BEGIN

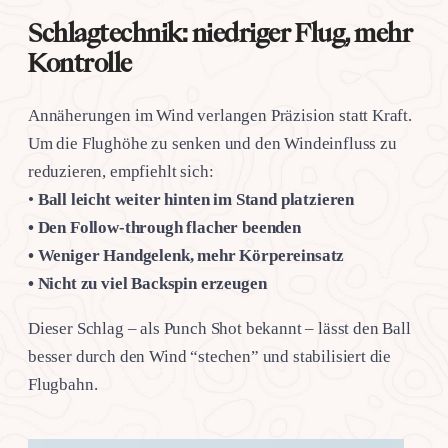
Schlagtechnik: niedriger Flug, mehr
Kontrolle
Annäherungen im Wind verlangen Präzision statt Kraft.
Um die Flughöhe zu senken und den Windeinfluss zu
reduzieren, empfiehlt sich:
•
Ball leicht weiter hinten im Stand platzieren
• Den Follow-through flacher beenden
• Weniger Handgelenk, mehr Körpereinsatz
• Nicht zu viel Backspin erzeugen
Dieser Schlag – als Punch Shot bekannt – lässt den Ball
besser durch den Wind “stechen” und stabilisiert die
Flugbahn.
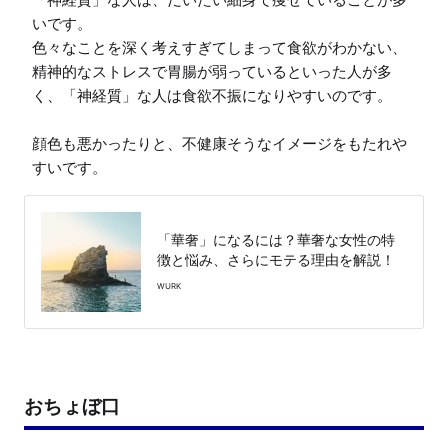
いです。

色々なことを深く考えすぎてしまって食欲がわかない、
精神的なストレスで胃腸が弱っているといった人が多
く、「神経質」な人は食欲不振になりやすいのです。

顔色も悪かったりと、不健康そうなイメージをもたれや
「華奢」になるには？華奢な女性の特
徴と悩み、さらにモテる理由を解説！
WURK
おちょぼ口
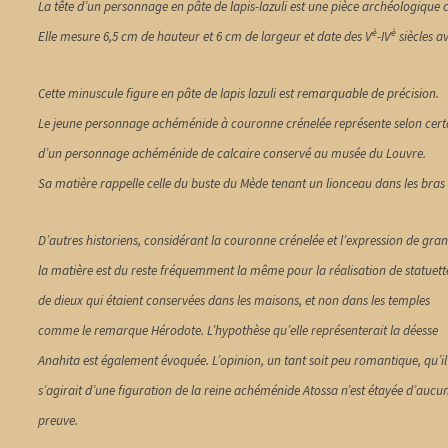
La tête d’un personnage en pâte de lapis-lazuli est une pièce archéologique 
è
è
Elle mesure 6,5 cm de hauteur et 6 cm de largeur et date des V
-IV
siècles av
Cette minuscule figure en pâte de lapis lazuli est remarquable de précision.
Le jeune personnage achéménide à couronne crénelée représente selon certains
d’un personnage achéménide de calcaire conservé au musée du Louvre.
Sa matière rappelle celle du buste du Mède tenant un lionceau dans les bras 
D’autres historiens, considérant la couronne crénelée et l’expression de grande
la matière est du reste fréquemment la même pour la réalisation de statuett
de dieux qui étaient conservées dans les maisons, et non dans les temples
comme le remarque Hérodote. L’hypothèse qu’elle représenterait la déesse
Anahita est également évoquée. L’opinion, un tant soit peu romantique, qu’il
s’agirait d’une figuration de la reine achéménide Atossa n’est étayée d’aucu
preuve.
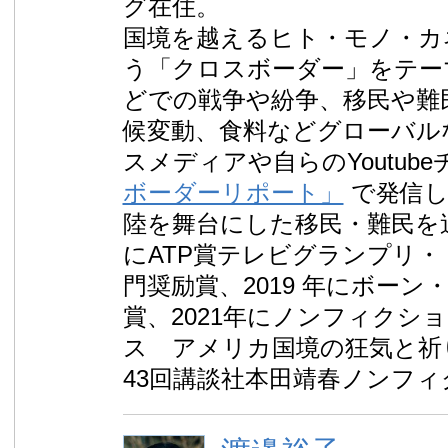
グ在住。
国境を越えるヒト・モノ・カ
う「クロスボーダー」をテー
どでの戦争や紛争、移民や難
候変動、食料などグローバル
スメディアや自らのYoutub
ボーダーリポート」
で発信し
陸を舞台にした移民・難民を追
にATP賞テレビグランプリ
門奨励賞、2019 年にボーン
賞、2021年にノンフィクシ
ス アメリカ国境の狂気と祈
43回講談社本田靖春ノンフ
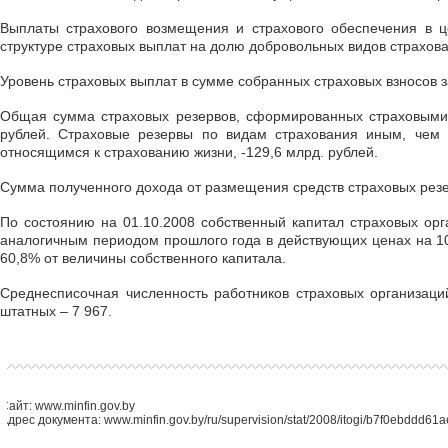
Выплаты страхового возмещения и страхового обеспечения в ц
структуре страховых выплат на долю добровольных видов страхова
Уровень страховых выплат в сумме собранных страховых взносов з
Общая сумма страховых резервов, сформированных страховыми о
рублей. Страховые резервы по видам страхования иным, чем с
относящимся к страхованию жизни, -129,6 млрд. рублей.
Сумма полученного дохода от размещения средств страховых резер
По состоянию на 01.10.2008 собственный капитал страховых орг
аналогичным периодом прошлого года в действующих ценах на 103
60,8% от величины собственного капитала.
Среднесписочная численность работников страховых организаци
штатных – 7 967.
Сайт: www.minfin.gov.by
Адрес документа: www.minfin.gov.by/ru/supervision/stat/2008/itogi/b7f0ebddd61a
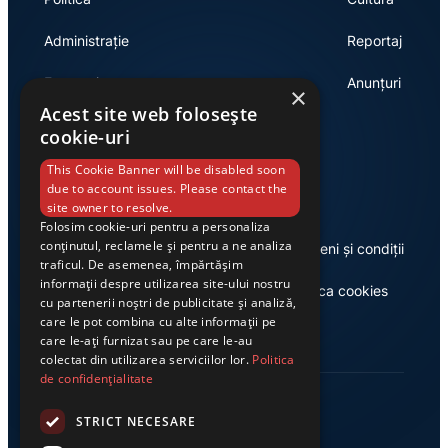
Administrație
Reportaj
Economie
Anunțuri
×
Acest site web folosește
cookie-uri
Link-uri utile
This Cookie Banner will be disabled soon
due to account issues. Please contact the
site owner to resolve.
Folosim cookie-uri pentru a personaliza
conținutul, reclamele și pentru a ne analiza
Despre noi
Termeni și condiții
traficul. De asemenea, împărtășim
informații despre utilizarea site-ului nostru
Casa de editură Exclusiv
Politica cookies
cu partenerii noștri de publicitate și analiză,
care le pot combina cu alte informații pe
care le-ați furnizat sau pe care le-au
colectat din utilizarea serviciilor lor.
Politica
de confidențialitate
STRICT NECESARE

END

What is expected | Leave the pictures out and transcribe the remaining material exactly.

Solution for this problem |
Schlagtechnik: niedriger Flug, mehr
Kontrolle
Annäherungen im Wind verlangen Präzision statt Kraft.
Um die Flughöhe zu senken und den Windeinfluss zu
reduzieren, empfiehlt sich:
•
Ball leicht weiter hinten im Stand platzieren
• Den Follow-through flacher beenden
• Weniger Handgelenk, mehr Körpereinsatz
• Nicht zu viel Backspin erzeugen
Dieser Schlag – als Punch Shot bekannt – lässt den Ball
besser durch den Wind “stechen” und stabilisiert die
Flugbahn.
いです。

色々なことを深く考えすぎてしまって食欲がわかない、
精神的なストレスで胃腸が弱っているといった人が多
く、「神経質」な人は食欲不振になりやすいのです。

顔色も悪かったりと、不健康そうなイメージをもたれや
「華奢」になるには？華奢な女性の特
徴と悩み、さらにモテる理由を解説！
WURK
おちょぼ口
La tête d’un personnage en pâte de lapis-lazuli est une pièce archéologique 
è
è
Elle mesure 6,5 cm de hauteur et 6 cm de largeur et date des V
-IV
siècles av
Cette minuscule figure en pâte de lapis lazuli est remarquable de précision.
Le jeune personnage achéménide à couronne crénelée représente selon certains
d’un personnage achéménide de calcaire conservé au musée du Louvre.
Sa matière rappelle celle du buste du Mède tenant un lionceau dans les bras 
D’autres historiens, considérant la couronne crénelée et l’expression de grande
la matière est du reste fréquemment la même pour la réalisation de statuett
de dieux qui étaient conservées dans les maisons, et non dans les temples
comme le remarque Hérodote. L’hypothèse qu’elle représenterait la déesse
Anahita est également évoquée. L’opinion, un tant soit peu romantique, qu’il
s’agirait d’une figuration de la reine achéménide Atossa n’est étayée d’aucu
preuve.
グ在住。
国境を越えるヒト・モノ・カ
う「クロスボーダー」をテー
どでの戦争や紛争、移民や難
候変動、食料などグローバル
スメディアや自らのYoutub
ボーダーリポート」
で発信し
陸を舞台にした移民・難民を追
にATP賞テレビグランプリ
門奨励賞、2019 年にボーン
賞、2021年にノンフィクシ
ス アメリカ国境の狂気と祈
43回講談社本田靖春ノンフ
Выплаты страхового возмещения и страхового обеспечения в ц
структуре страховых выплат на долю добровольных видов страхова
Уровень страховых выплат в сумме собранных страховых взносов з
Общая сумма страховых резервов, сформированных страховыми о
рублей. Страховые резервы по видам страхования иным, чем с
относящимся к страхованию жизни, -129,6 млрд. рублей.
Сумма полученного дохода от размещения средств страховых резер
По состоянию на 01.10.2008 собственный капитал страховых орг
аналогичным периодом прошлого года в действующих ценах на 103
60,8% от величины собственного капитала.
Среднесписочная численность работников страховых организаци
штатных – 7 967.
Сайт: www.minfin.gov.by
Адрес документа: www.minfin.gov.by/ru/supervision/stat/2008/itogi/b7f0ebddd61a
Administrație
Reportaj
Economie
Anunțuri
×
Acest site web folosește
cookie-uri
Link-uri utile
This Cookie Banner will be disabled soon
due to account issues. Please contact the
site owner to resolve.
Folosim cookie-uri pentru a personaliza
conținutul, reclamele și pentru a ne analiza
Despre noi
Termeni și condiții
traficul. De asemenea, împărtășim
informații despre utilizarea site-ului nostru
Casa de editură Exclusiv
Politica cookies
cu partenerii noștri de publicitate și analiză,
care le pot combina cu alte informații pe
care le-ați furnizat sau pe care le-au
colectat din utilizarea serviciilor lor.
Politica
de confidențialitate
STRICT NECESARE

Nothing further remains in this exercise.